Эти разлетевшиеся осколки он собирал скрупулёзно и мучительно с первого дня Февральской революции, когда застигнутый на улицах Петрограда анархической стихией, наблюдал и фиксировал каждый «нюанс» этого трагического явления, рискуя, заблуждаясь и радуясь («Наконец-то, свершилось!»), и до последних дней своей жизни, покидая донскую землю в январскую стужу с финальным обозом белых частей.

Известно, что жизнеспособность творческой личности определяет время. Но чем притягательна она в далёком имени «Крюков» в наш шальной век катастрофического падения культурных ценностей? Что мы воскрешаем в нём, спустя сто лет после его гибели, и как включается он в литературную панораму российской истории? Вопросы ключевые, исключение которых разрушает представление о творчестве писателя в целом.

Современники Ф. Крюкова, и не только «земляки», но и величины российского масштаба (Горький, Короленко, Серафимович), остро ощущали, какими тайнами литературного мастерства владеет писатель и что доселе невиданное открывает он миру. И всё это после того, как к его магистральному аспекту изображения – казачеству обращались классики русской литературы (Пушкин, Лермонтов, Гоголь, Толстой, Чехов). Стало очевидным, что до Крюкова русское общество по сути не знало казака. Оно представляло казака-воина, некоторые особенности его характера, исторически сложившегося быта, но казака-хлебороба, всей глубины его души на новом взбудораженном эпохальном этапе не ведало. Это был взгляд «со стороны» другого сословия, уровня культуры и уклада.

В этом отношении любопытно сопоставление повести Л. Толстого «Казаки» и рассказа «Казачка» Ф. Крюкова. Толстой написал гениальную повесть, впервые с такой скрупулёзностью художника-реалиста воссоздав не только быт и нравы, но и своеобразный облик казака. Между тем на первом плане он сосредоточил романтизацию этого героического сословия (могуч и силён старый казак дед Ерошка; красив, высок, ловок и мужествен юный Лукашка, воплощая истинный облик джигита в небрежной, изорванной одежде, но непременно с дорогим оружием; красива и своенравна гордая Марьяна, дочь облачённого властью хорунжего…). У Крюкова акцент перенесён на нравственный, духовный уровень «обычных» персонажей и на те противоречивые социальные устои, которые обусловили особенности весьма сложной жизни казачества.

Характерно, что «чертёж» сюжета у писателей весьма сближен: у Толстого юный аристократ, промотавший родительское наследство Дмитрий Оленин покидает столицу и уезжает юнкером на Кавказ в богатую казачью станицу «за счастьем»; у Крюкова студент Ермаков после долгого отсутствия возвращается из Петербурга в родные места, надеясь лишь на радость «узнавания». Но столица и малая провинция лишь создают острый колорит противостояния. В итоге «прелюдия» из юношеских грёз Оленина оборачивается банкротством: он оставляет и вымечтанный казачий «рай» не принятым и не понятым. Влюблённый в свою малую родину Ермаков с грустью обнаруживает, как много в ней тёмного, неразвитого и дикого (что в результате во время великой смуты станет одной из причин народной трагедии). Переживания Натальи Нечаевой, оболганной и затравленной неразумной толпой, Крюков передаёт психологически тонко и напряжённо. Влюблённый  Ермаков её состояние воспринимает как собственное потрясение: в смерти жалмерки Натальи он ощущает не только личную трагедию, но и целого народа.

============================================================

(Вопросы к тексту):
1. Куда, согласно отрывку о Крюкове, уезжает Дмитрий Оленин в повести Толстого?
2. Допишите следующий абзац отрывка о Крюкове, продолжив его после последнего предложения.
Следующие записи взяты из другого источника.

(Исходные материалы):

============================================================

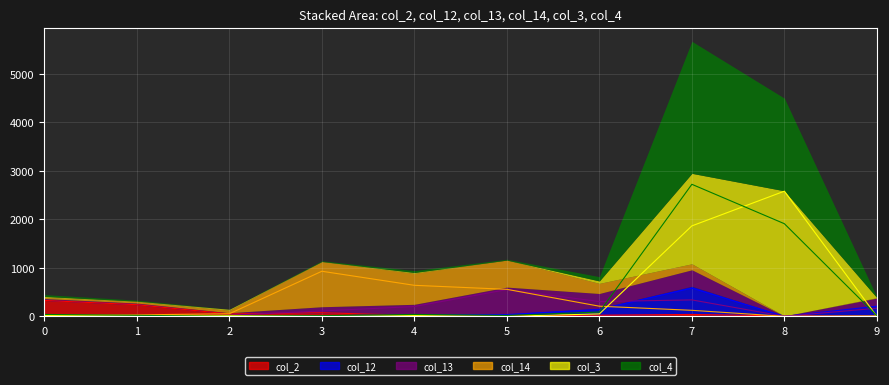

Between 4 and 8, which series saw the biggest shift?

col_3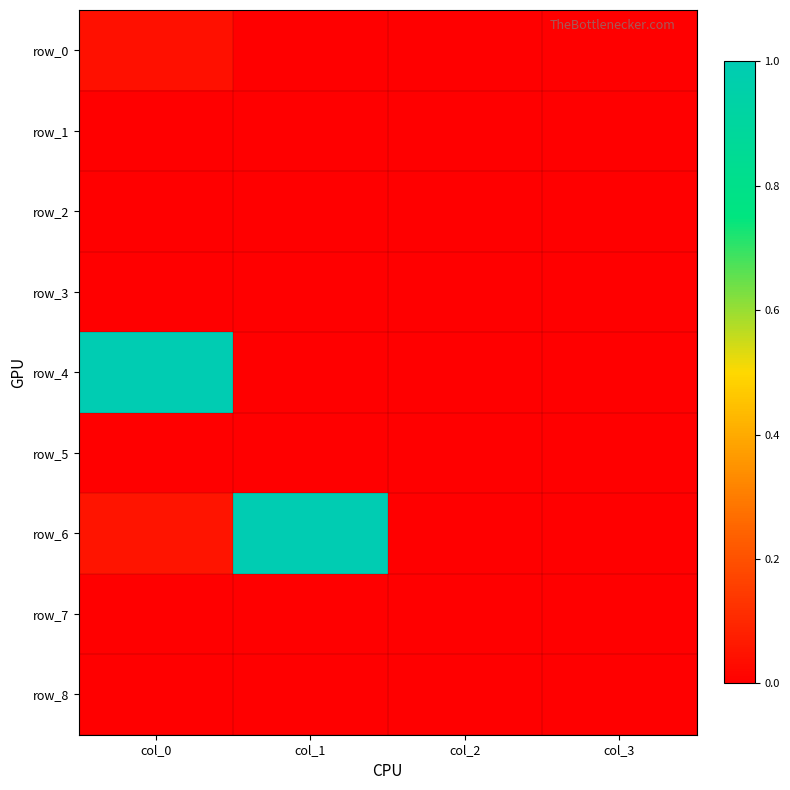

Reading left to right, extract all data points from this chart.

row_0: 0.0	0.0	0.0	0.0
row_1: 0.0	0.0	0.0	0.0
row_2: 0.0	0.0	0.0	0.0
row_3: 0.0	0.0	0.0	0.0
row_4: 1.0	0.0	0.0	0.0
row_5: 0.0	0.0	0.0	0.0
row_6: 0.1	1.0	0.0	0.0
row_7: 0.0	0.0	0.0	0.0
row_8: 0.0	0.0	0.0	0.0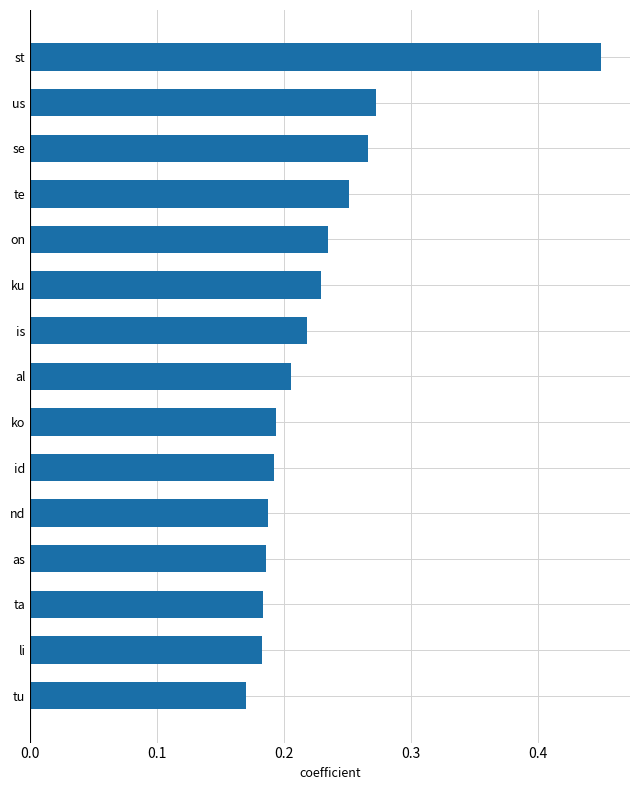

True or false: the data shows 0.1 at te.

False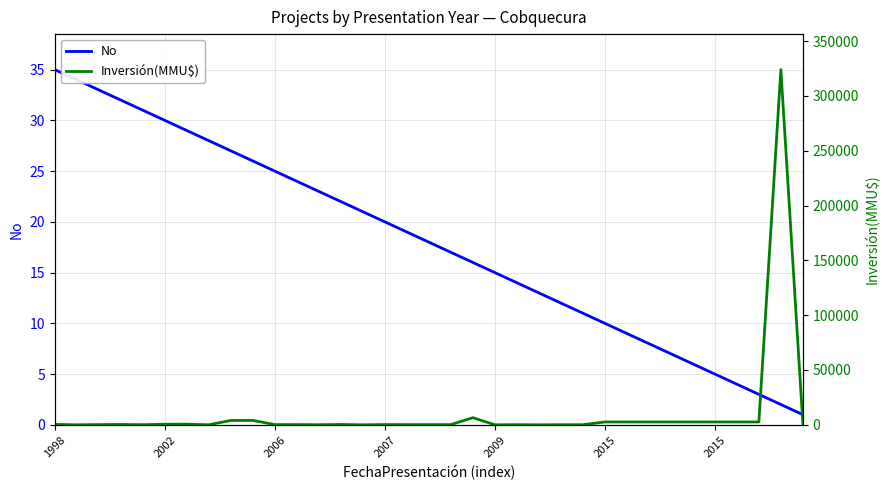

How many categories are shown in the chart?

35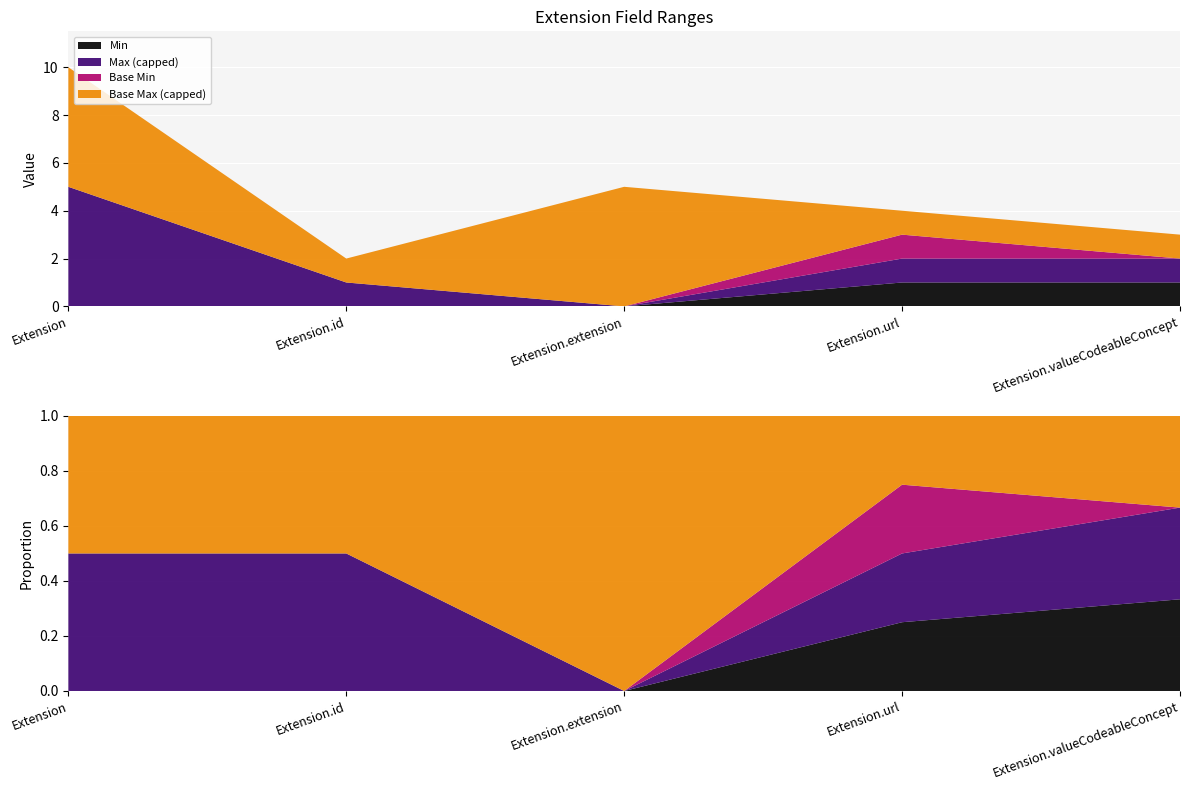

Reading left to right, list all the values displayed in this chart.

Min: Extension=0	Extension.id=0	Extension.extension=0	Extension.url=1	Extension.valueCodeableConcept=1
Max_numeric: Extension=999	Extension.id=1	Extension.extension=0	Extension.url=1	Extension.valueCodeableConcept=1
Base Min: Extension=0	Extension.id=0	Extension.extension=0	Extension.url=1	Extension.valueCodeableConcept=0
Base Max_numeric: Extension=999	Extension.id=1	Extension.extension=999	Extension.url=1	Extension.valueCodeableConcept=1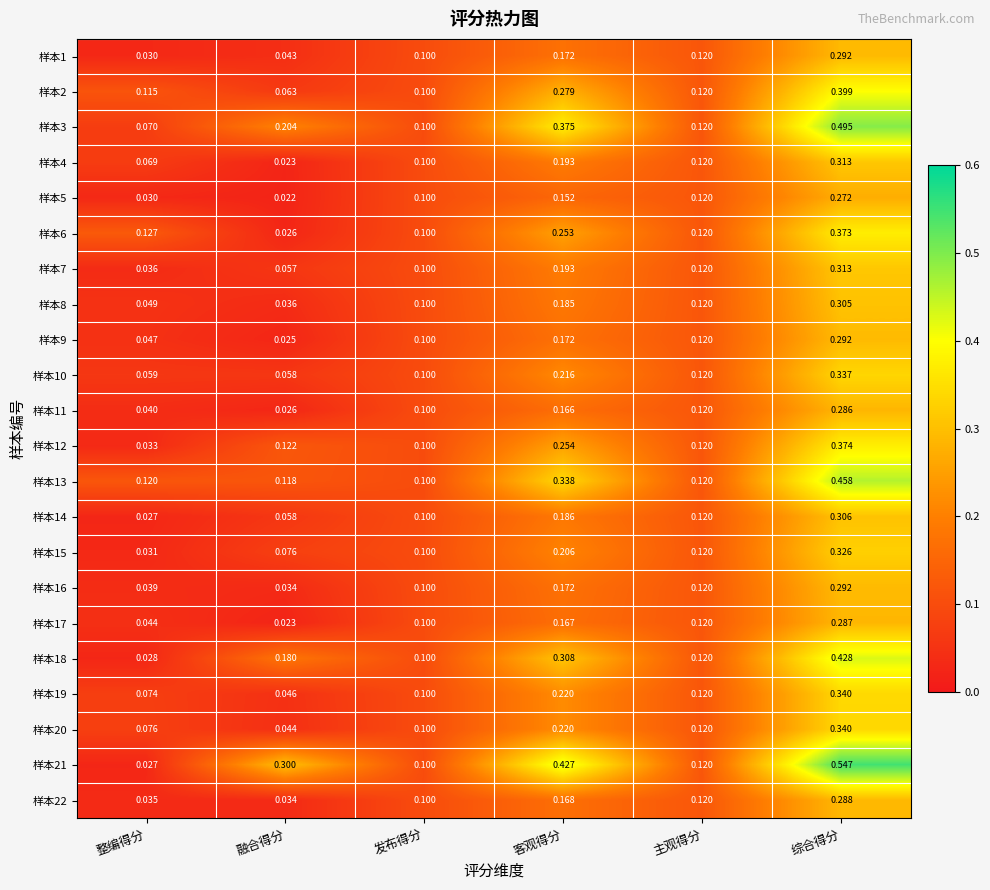

At how many categories does at least one series exceed 0?

6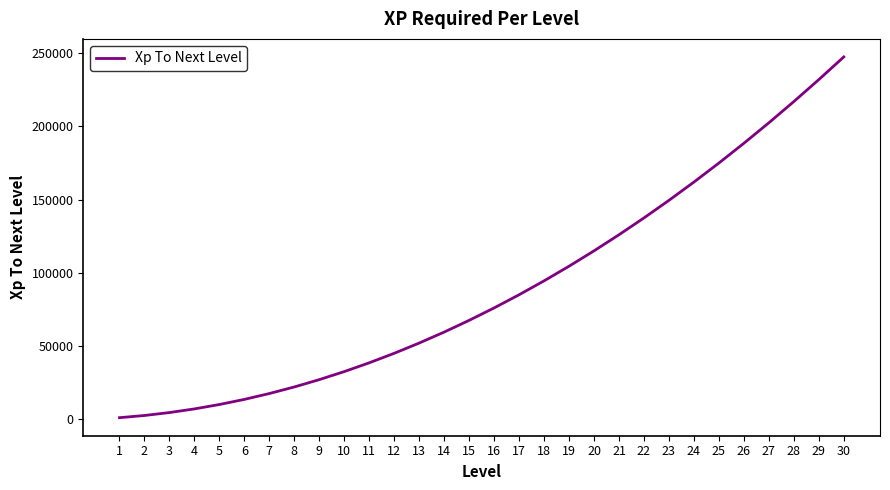

Which has a higher value, 9 or 25?

25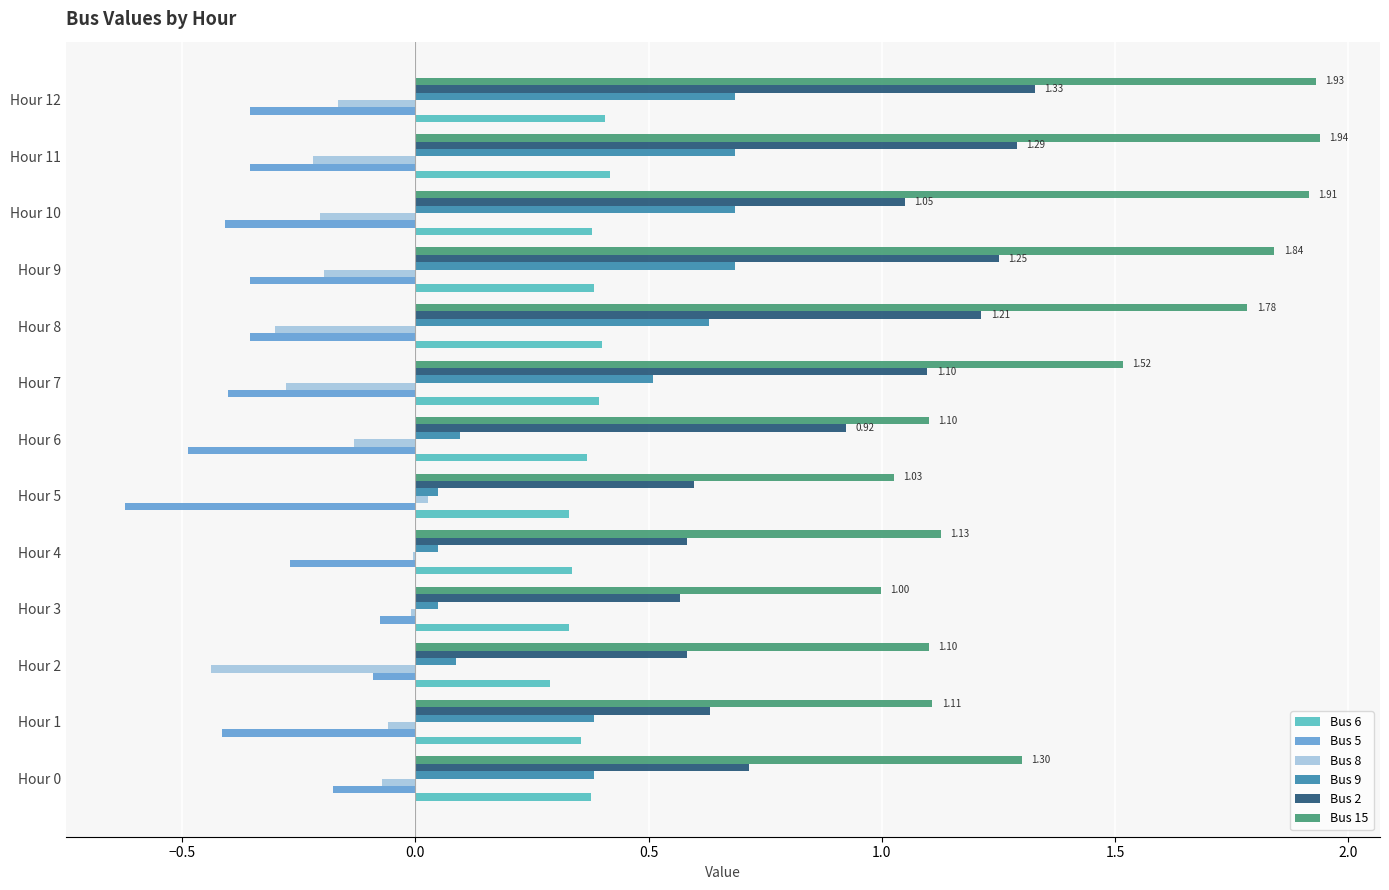

What is the sum of all Bus 2 values?

11.8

============================================================

(Результаты выполнения):
1. Юнкером на Кавказ, в богатую казачью станицу.

2.
Один из симптомов творчества Крюкова – воссоздание событий через собственное восприятие (это проявляется и в рассказах, и повестях, где за опосредованностью образа зачастую отчётливо реминисцирует образ самого автора). Особенно рельефно такая «мета» обнаруживает себя в публикациях революционного времени. В напряжённых диалогах, нередко сумбурных и ожесточённых, в сухих отрывистых репликах, мимолётных фразах и невнятных отголосках динамика нарастающей российской трагедии изображается метко и колоритно. Так чутко передать происходящееот пролога до рокового конца мог лишь непосредственный наблюдатель и участник событий.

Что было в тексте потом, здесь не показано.